Виктор Алексеевич, со своей стороны, желал только одного: чтобы все эти объяснения и решения происходили без него. Он едва знал Павла Петровича, лишь изредка встречая его в обществе, и мысль о переговорах с ним по такому вопросу была ему очень неприятна. Раз уж Марья Сергеевна непременно желает заварить всю эту кашу, пусть по крайней мере не вмешивает его. И он старался дать ей это понять и научить ее действовать так, чтобы все прошло благополучно и согласно его желаниям. Условливаясь и советуясь с ним обо всем этом, Марья Сергеевна просидела у него дольше обычного и опоздала домой к обеду.
Павел Петрович привык обедать ровно в половине шестого. В пять он уезжал из присутствия, а в четверть шестого был дома. На этот раз его немного задержали в министерстве; он приехал почти двадцатью минутами позднее обыкновенного и, взбегая поспешно по лестнице, думал, что Марья Сергеевна уже ждет его в столовой. Но оказалось, что Марьи Сергеевны вовсе не было дома. Это немного удивило Павла Петровича; он любил, чтобы к обеду все были в сборе, и поступаться своими привычками ему было неприятно даже в мелочах.
Узнав, что жена еще не возвращалась, он прошел прямо к себе в кабинет, уже немного расстроенный и удивленный этим, и ждал там до половины седьмого. Сесть за стол без жены ему было крайне неприятно, но ждать дольше он не мог, так как к семи часам к нему должен был приехать по делам министерства один из его чиновников. Войдя в столовую, он спокойно поцеловал дочь, отодвинул стул и сел на него, развернув привычным жестом свою салфетку, но взволнованная и слегка испуганная Наташа заметила, что в душе он недоволен и сердится.
Придя из гимназии, она застала мать уже на лестнице, и по тому, как та была одета, и по внутреннему своему чутью, замечательно развившемуся в ней в последнее время, поняла, что мать идет к "нему".

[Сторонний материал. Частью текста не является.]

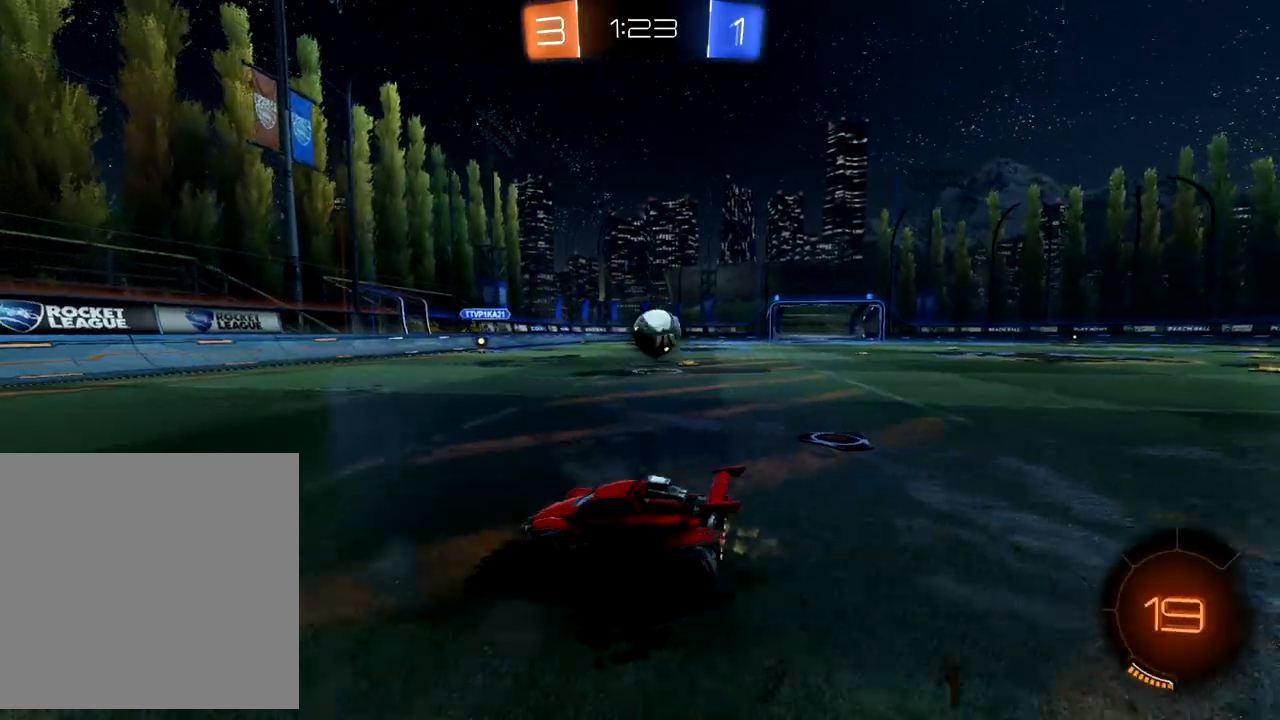
{"buttons": ["R2"], "left_stick": "down-left", "events": [[367, "left_stick", "center"], [450, "left_stick", "down-left"]]}
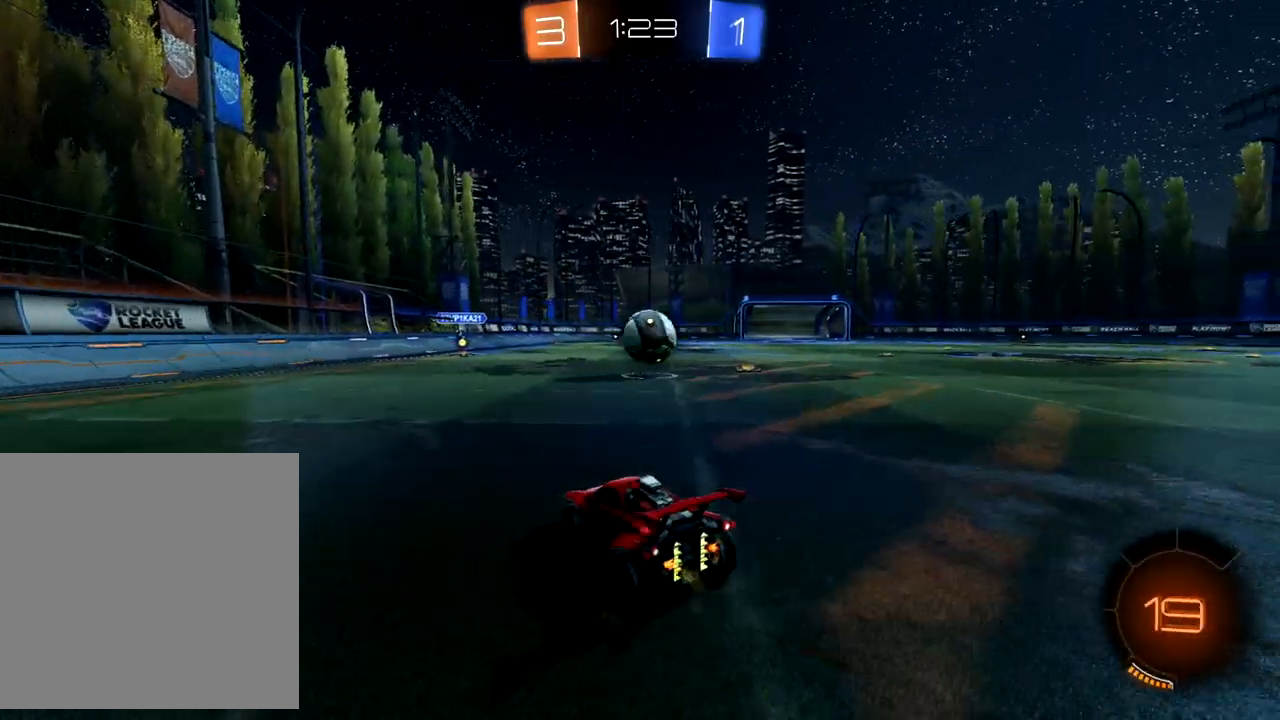
{"buttons": ["R2"], "left_stick": "center", "events": [[83, "left_stick", "center"], [200, "left_stick", "up-right"], [300, "left_stick", "center"]]}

Каждый раз, видя, что мать уезжает к Вабельскому, Наташа страшно волновалась и успокаивалась только тогда, когда та возвращалась. Она сознавала, что мать делает что-то "ужасное", уходя к нему, и боязнь, что отец узнает про это, мучила ее. Сегодня же, зная, что Марья Сергеевна еще не вернулась, тогда как отец уже был дома, она волновалась еще больше. Почти все время простояла она у окна своей комнаты, тревожно вглядываясь в каждую проезжавшую мимо женщину и с нетерпением поджидая ее звонка. Но когда ее позвали обедать, не дождавшись возвращения Марьи Сергеевны, Наташа с тяжелым предчувствием чего-то грозного и уже близкого пришла в столовую, всеми силами стараясь не выказать отцу своим волнением чего-нибудь подозрительного.
– Ты не знаешь, где мама? – спросил, наконец, Павел Петрович внешне совсем спокойно.
Наташа на миг подняла на него испуганные глаза.
– Она, кажется, у tante Софи, – проговорила она с легкой дрожью в голосе, мучительно краснея от своей лжи.